Dan: I think getting experts in would be good.
JAR: I think Harry Halpin could do that.
Ashok: I'll ask Harry to join us on a telco and talk to us.
[Next step: Ashok to ask Harry to join us and brief us on the security proposals...]
JAR: I recommend watching the video.
<jar> Looking at Harry's email http://lists.w3.org/Archives/Public/www-tag/2011Dec/0083.html
Noah: One think I'd note is that web app sec as a narrower charter than web security ...

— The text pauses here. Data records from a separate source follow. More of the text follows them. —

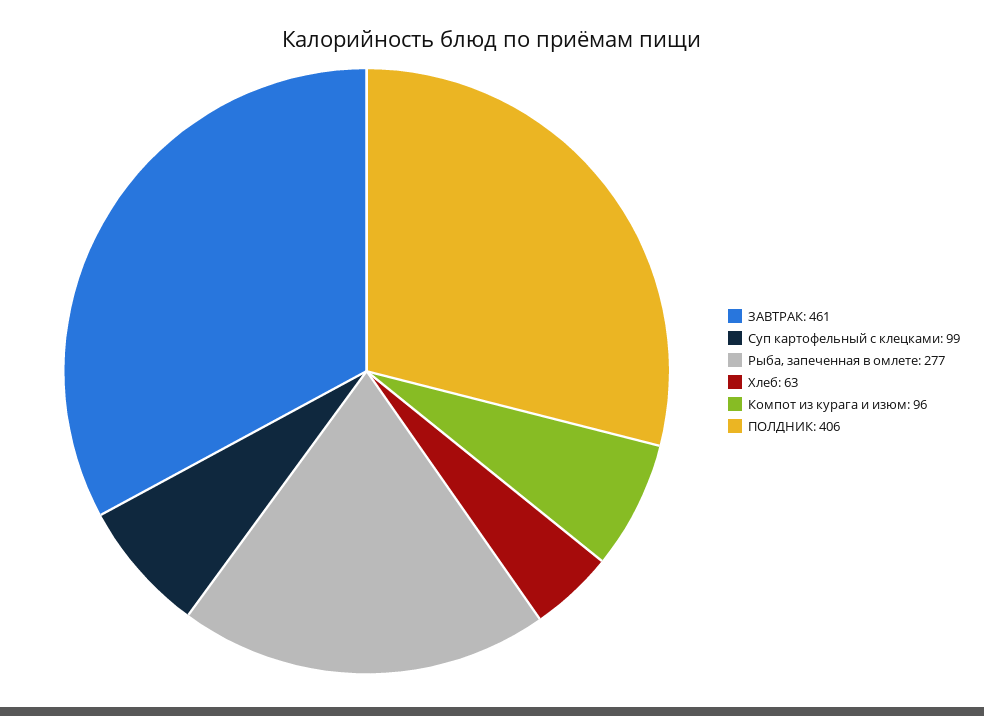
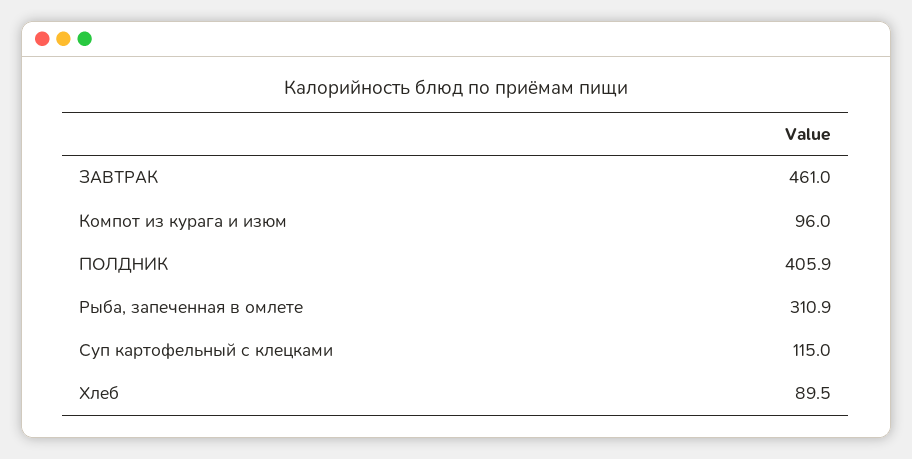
  {
    "ЗАВТРАК": 461,
-   "Суп картофельный с клецками": 99,
+   "Суп картофельный с клецками": 115,
-   "Рыба, запеченная в омлете": 277,
+   "Рыба, запеченная в омлете": 310.9,
-   "Хлеб": 63,
+   "Хлеб": 89.5,
    "Компот из курага и изюм": 96,
    "ПОЛДНИК": 405.9
  }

Yves: yes - mostly to work on cors.
Noah: Security domain lead - should we talk to Thomas and ask him "read harry's note - tell me what you're already doing about this?"
Dan: could we get Harry and Thomas on the next call to discuss?
<scribe> ACTION: Ashok to ask harry and thomas to join us on a future TAG call. [recorded in http://www.w3.org/2012/01/06-tagmem-minutes.html#action06]
<trackbot> Created ACTION-661 - Ask harry and thomas to join us on a future TAG call. [on Ashok Malhotra - due 2012-01-13].